Recipients weren't the only ones hooked on the narcotic of "relief" the pushers were, too. Like a man determined to pound a square peg into a round hole, establishment liberals kept insisting that just a little more money, a little more effort, would produce the social euphoria of the elusive Great Society. As Mickey Kaus argues in The End of Equality, the liberal response to every setback could be summarized in one word: "more."65 When welfare seemed to cause fathers to abandon their families, liberals responded that payments should be extended to families where the father remains at home. But this in turn encouraged recipients to stay or become unemployed. The answer to that? Give money to employed poor fathers, too. But this in turn created an incentive for families to split up the moment the father moved out of poverty, so they wouldn't lose their benefits. Meanwhile, if you criticized any of this, you were a fascist.

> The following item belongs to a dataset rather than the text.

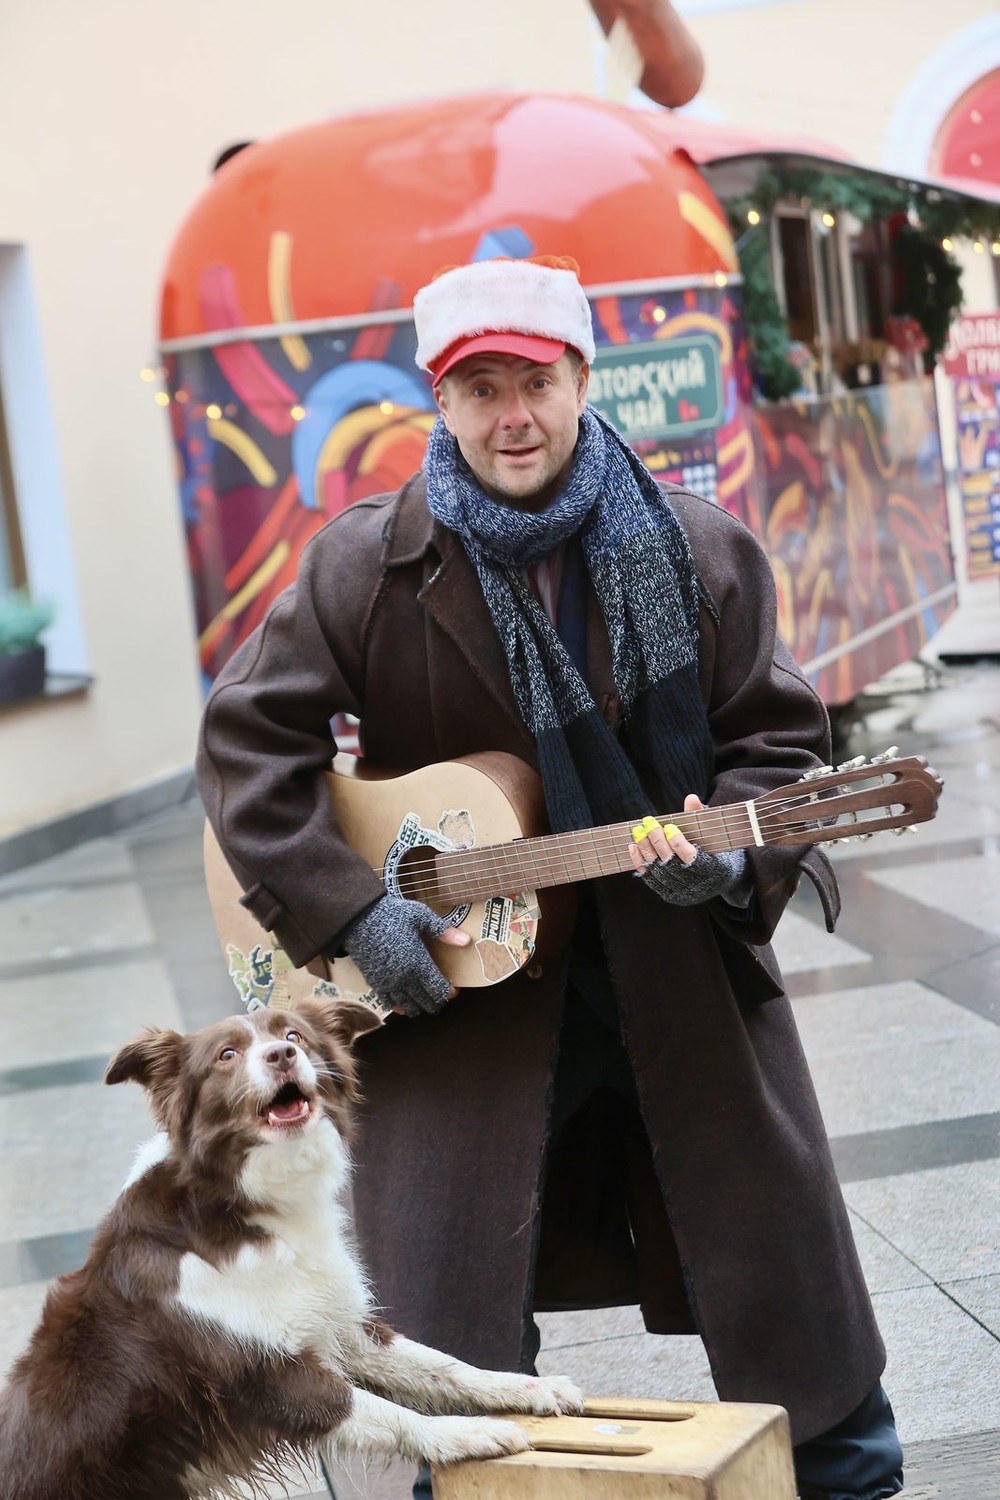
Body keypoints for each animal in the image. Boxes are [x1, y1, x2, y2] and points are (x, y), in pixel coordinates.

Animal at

The unintended but inevitable consequences of liberal utopianism spilled forth. From 1964 onward, crime in America grew at about 20 percent per year.66 Liberal court rulings, particularly the Supreme Court's Miranda decision, caused clearance rates to plummet in major cities. Welfare had the tendency to encourage family breakdown, illegitimate births, and other pathologies it was designed to cure. The original civil rights revolution — which was largely based on a classically liberal conception of equality before the law — failed to produce the level of integration liberals had hoped for. In 1964 Hubert Humphrey — "Mr. Liberal" — swore up and down in the well of the Senate that the Civil Rights Act could in no way lead to quotas and if anyone could prove otherwise, "I will start eating the pages one after the other, because it is not there." By 1972 the Democratic Party — under the guise of the "McGovern rules" — embraced hard quotas (for blacks, women, and youth) as its defining organizational principle.67 And it should be no surprise that a Democratic Party determined to do anything it could to make itself "look like America" would in turn be committed to making America look like the Democratic Party. And if you criticized any of this, you also were a fascist.